**Task requirements**
Copy the lines below exactly. No picture goes into the copy.

**Data block**
****

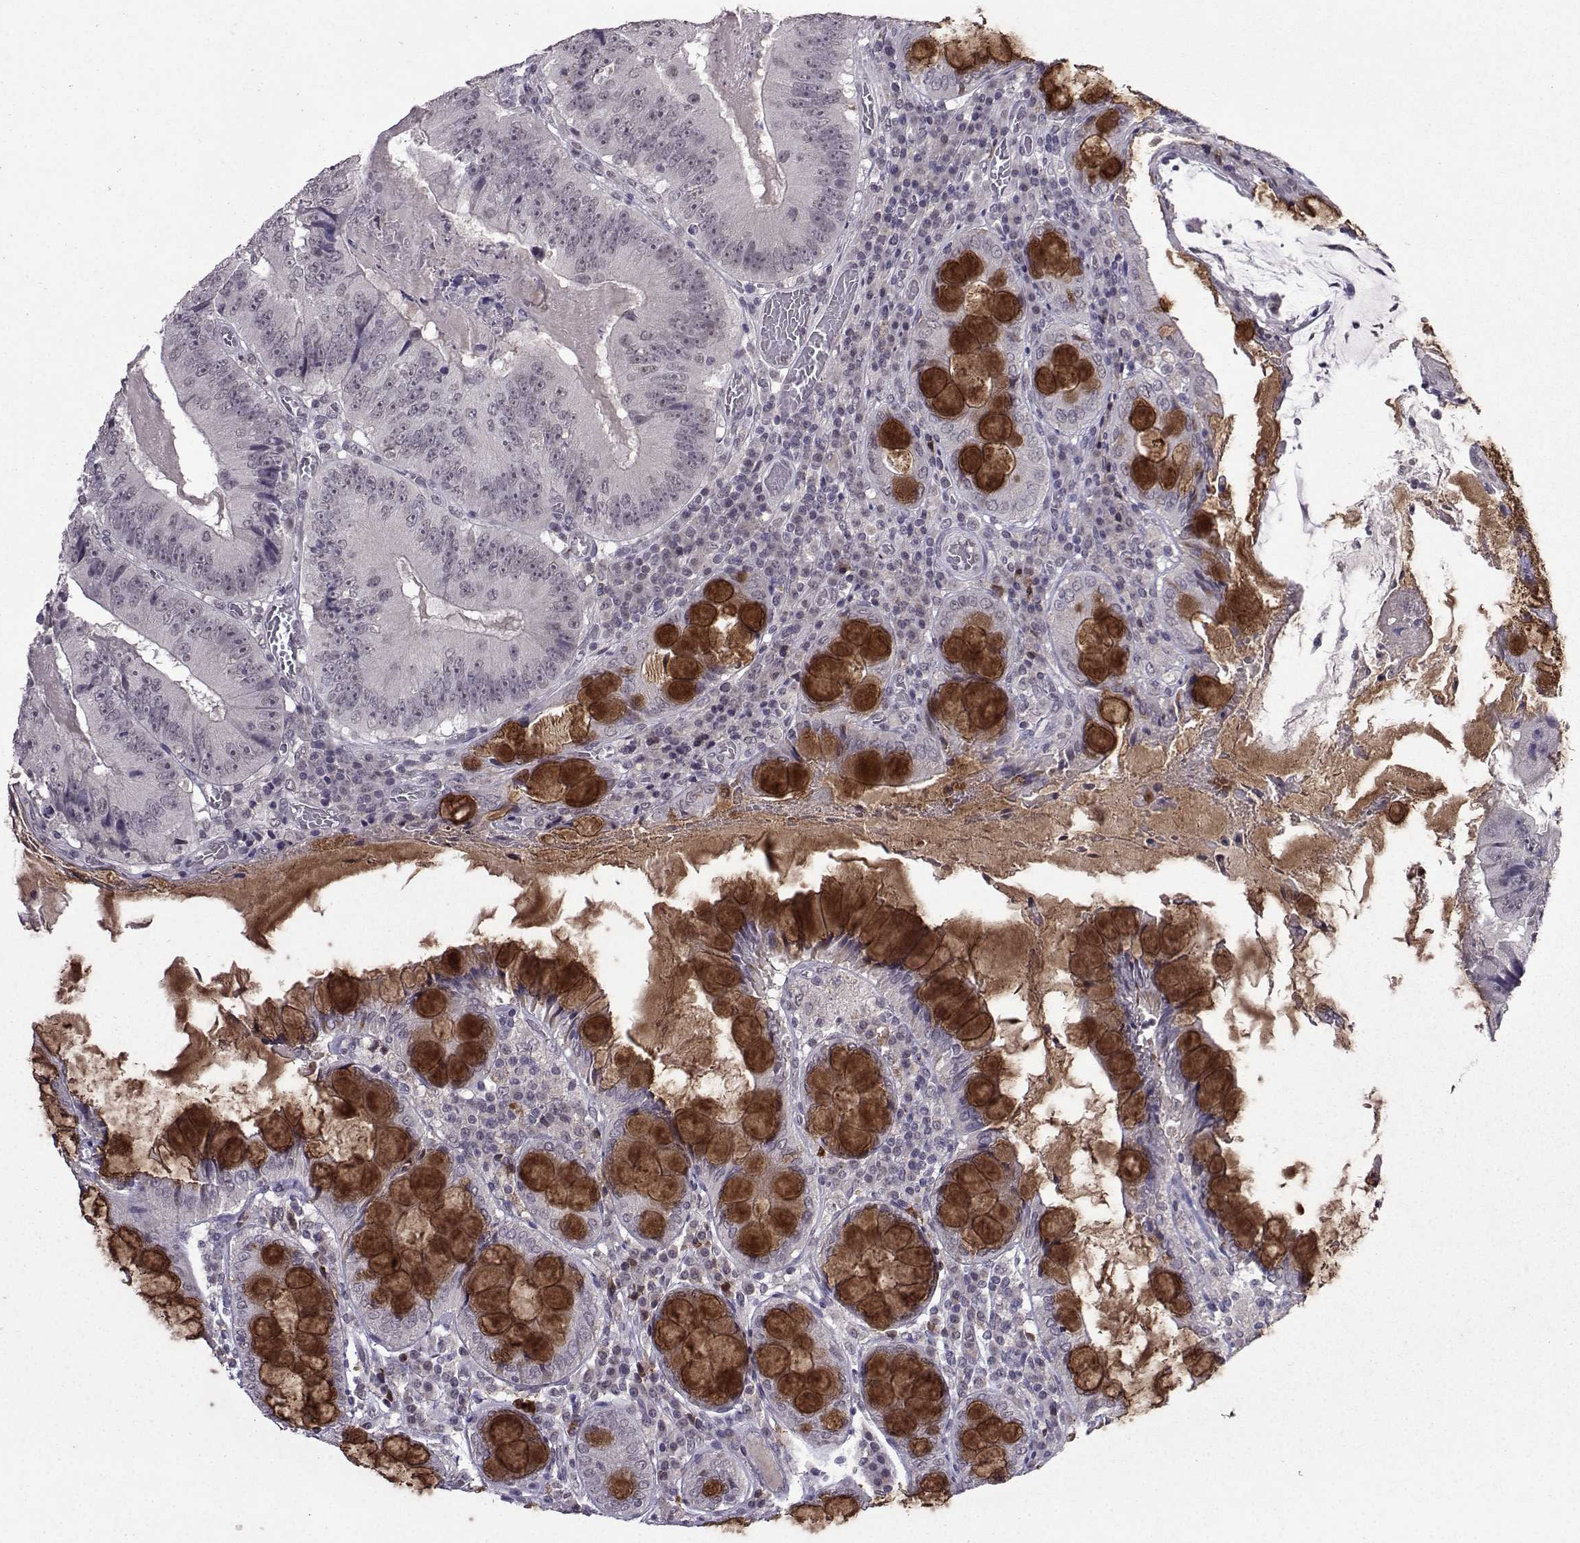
{"staining": {"intensity": "negative", "quantity": "none", "location": "none"}, "tissue": "colorectal cancer", "cell_type": "Tumor cells", "image_type": "cancer", "snomed": [{"axis": "morphology", "description": "Adenocarcinoma, NOS"}, {"axis": "topography", "description": "Colon"}], "caption": "The photomicrograph exhibits no staining of tumor cells in adenocarcinoma (colorectal).", "gene": "CCL28", "patient": {"sex": "female", "age": 86}}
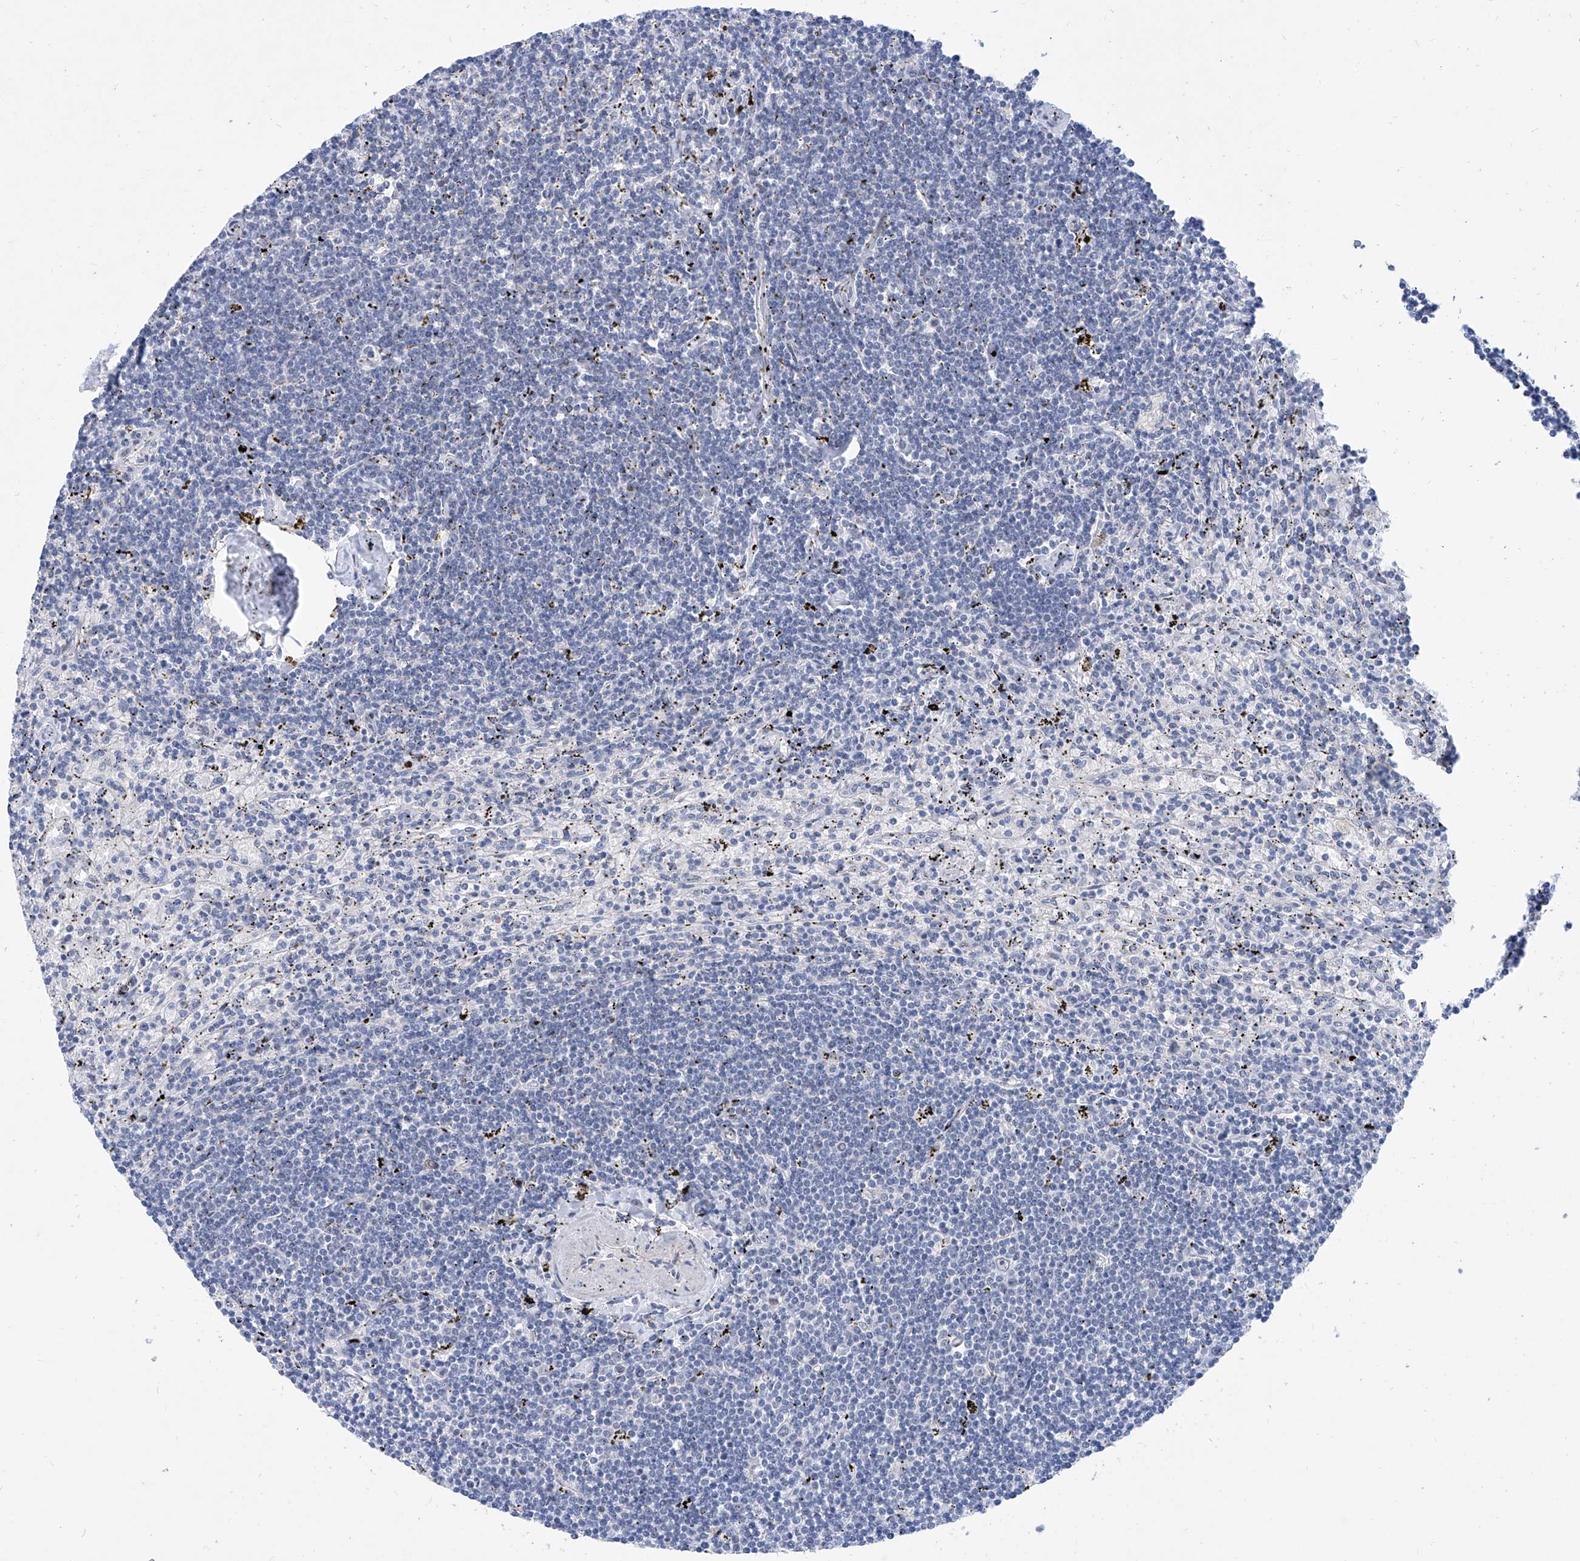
{"staining": {"intensity": "negative", "quantity": "none", "location": "none"}, "tissue": "lymphoma", "cell_type": "Tumor cells", "image_type": "cancer", "snomed": [{"axis": "morphology", "description": "Malignant lymphoma, non-Hodgkin's type, Low grade"}, {"axis": "topography", "description": "Spleen"}], "caption": "This is a micrograph of IHC staining of malignant lymphoma, non-Hodgkin's type (low-grade), which shows no positivity in tumor cells.", "gene": "BPTF", "patient": {"sex": "male", "age": 76}}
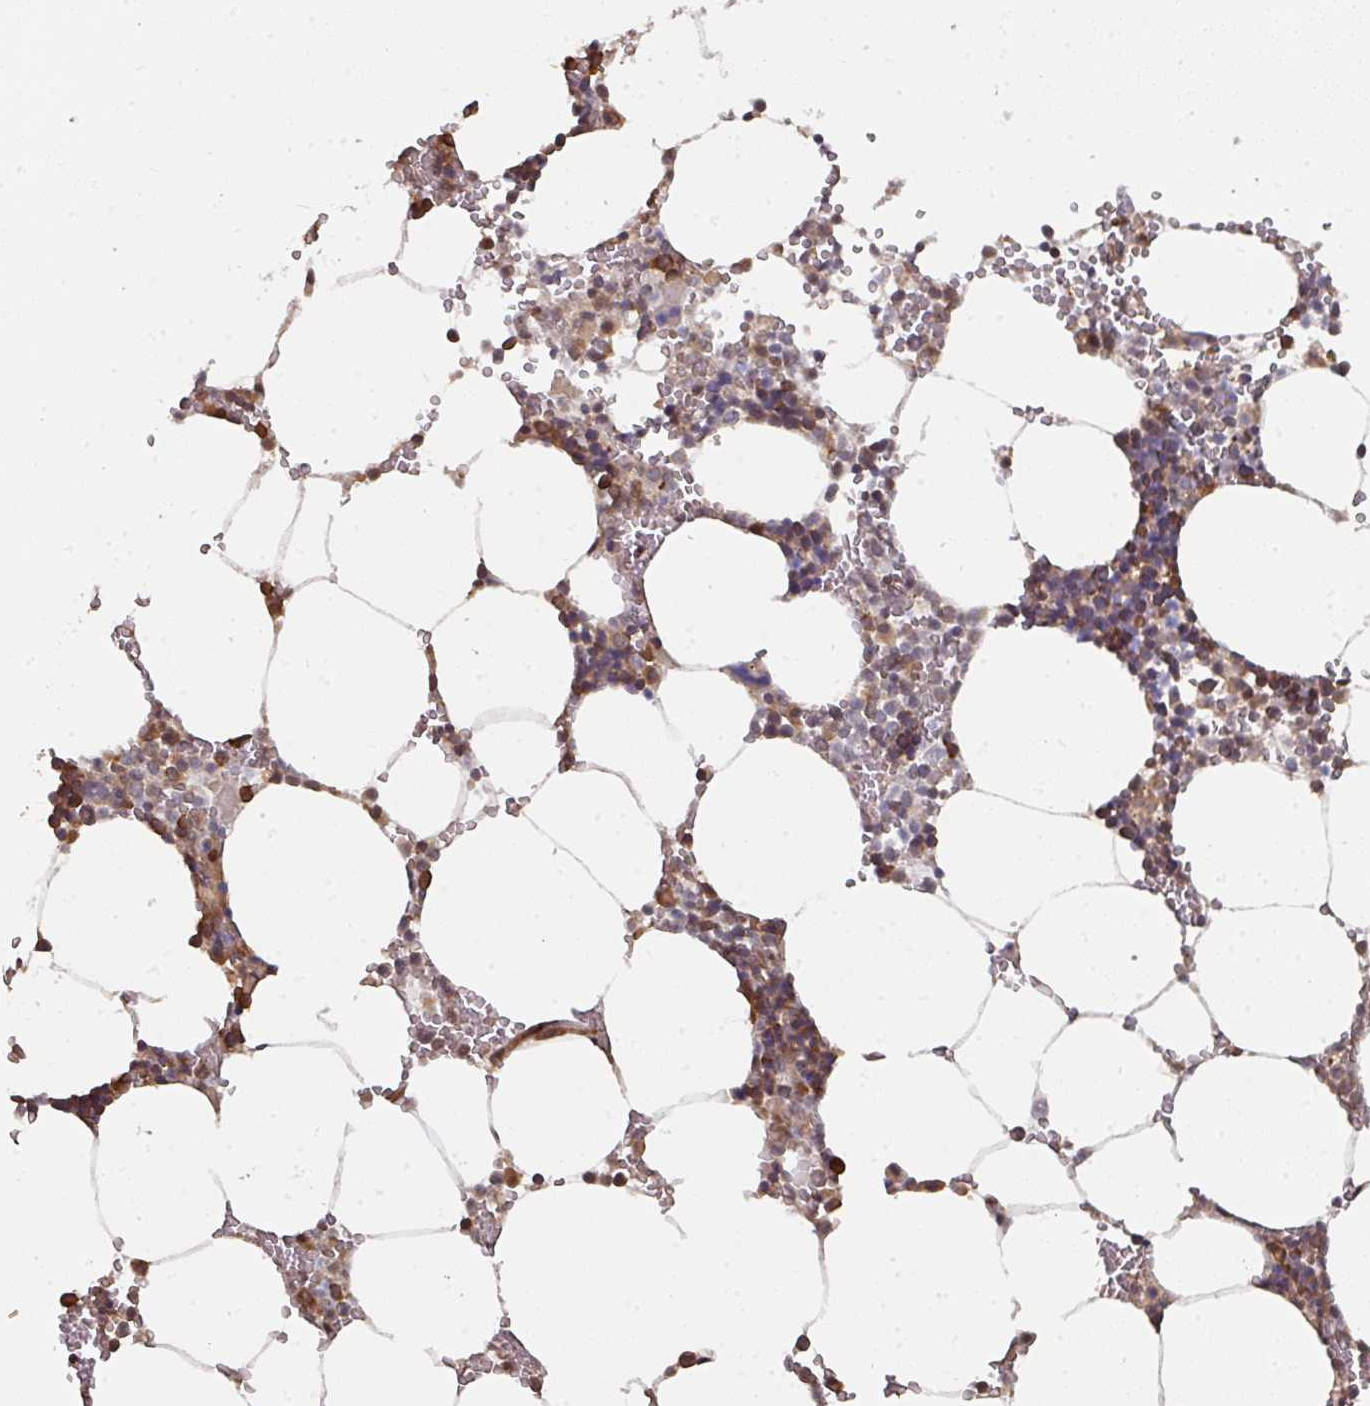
{"staining": {"intensity": "moderate", "quantity": "25%-75%", "location": "cytoplasmic/membranous"}, "tissue": "bone marrow", "cell_type": "Hematopoietic cells", "image_type": "normal", "snomed": [{"axis": "morphology", "description": "Normal tissue, NOS"}, {"axis": "topography", "description": "Bone marrow"}], "caption": "Protein expression analysis of benign human bone marrow reveals moderate cytoplasmic/membranous positivity in about 25%-75% of hematopoietic cells.", "gene": "CA7", "patient": {"sex": "male", "age": 70}}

****

**Answer to this problem**
{"staining": {"intensity": "negative", "quantity": "none", "location": "none"}, "tissue": "colorectal cancer", "cell_type": "Tumor cells", "image_type": "cancer", "snomed": [{"axis": "morphology", "description": "Adenocarcinoma, NOS"}, {"axis": "topography", "description": "Colon"}], "caption": "The photomicrograph exhibits no staining of tumor cells in adenocarcinoma (colorectal).", "gene": "CCL28", "patient": {"sex": "female", "age": 86}}
{"staining": {"intensity": "negative", "quantity": "none", "location": "none"}, "tissue": "lymphoma", "cell_type": "Tumor cells", "image_type": "cancer", "snomed": [{"axis": "morphology", "description": "Malignant lymphoma, non-Hodgkin's type, Low grade"}, {"axis": "topography", "description": "Spleen"}], "caption": "This is a micrograph of IHC staining of malignant lymphoma, non-Hodgkin's type (low-grade), which shows no positivity in tumor cells.", "gene": "BPTF", "patient": {"sex": "male", "age": 76}}
{"staining": {"intensity": "moderate", "quantity": "25%-75%", "location": "cytoplasmic/membranous"}, "tissue": "bone marrow", "cell_type": "Hematopoietic cells", "image_type": "normal", "snomed": [{"axis": "morphology", "description": "Normal tissue, NOS"}, {"axis": "topography", "description": "Bone marrow"}], "caption": "Protein expression analysis of benign human bone marrow reveals moderate cytoplasmic/membranous positivity in about 25%-75% of hematopoietic cells.", "gene": "CA7", "patient": {"sex": "male", "age": 70}}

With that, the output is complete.